## [RECORDS]
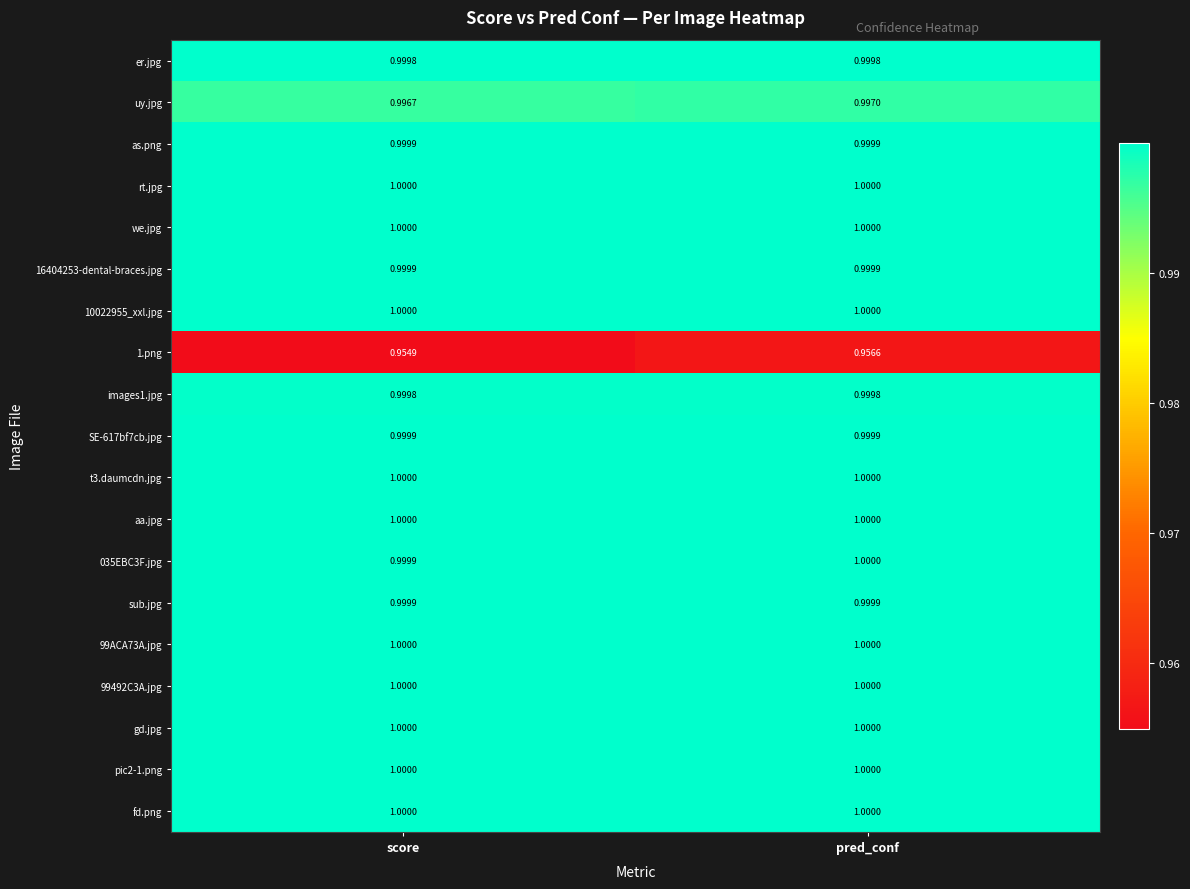

How many distinct data groups are displayed?

19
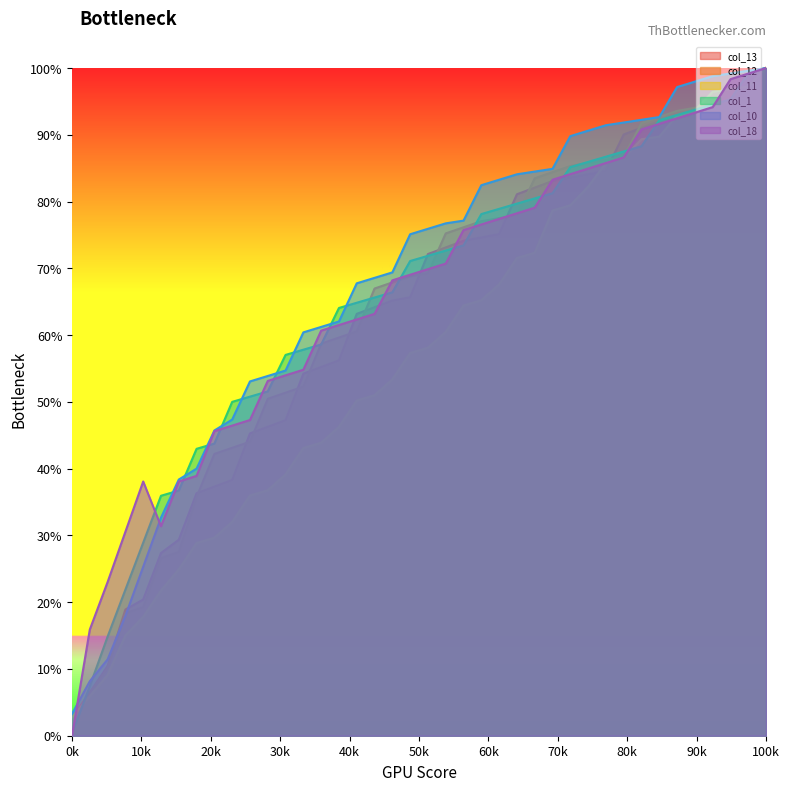

Rank the series by their maximum value, from lowest to highest.

col_13, col_12, col_11, col_1, col_10, col_18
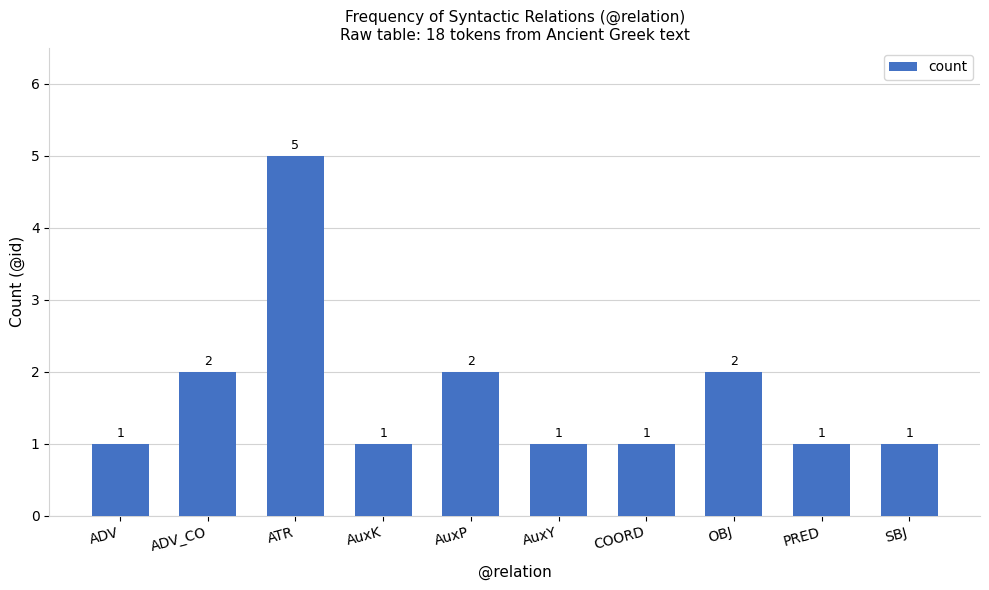

Reading left to right, transcribe all the data shown in this chart.

ADV=1	ADV_CO=2	ATR=5	AuxK=1	AuxP=2	AuxY=1	COORD=1	OBJ=2	PRED=1	SBJ=1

## [PROBLEM]
Reproduce the material word for word, from the line containing "Reading left to" through the end of the material.

## [ANSWER SECTION]
Reading left to right, transcribe all the data shown in this chart.

ADV=1	ADV_CO=2	ATR=5	AuxK=1	AuxP=2	AuxY=1	COORD=1	OBJ=2	PRED=1	SBJ=1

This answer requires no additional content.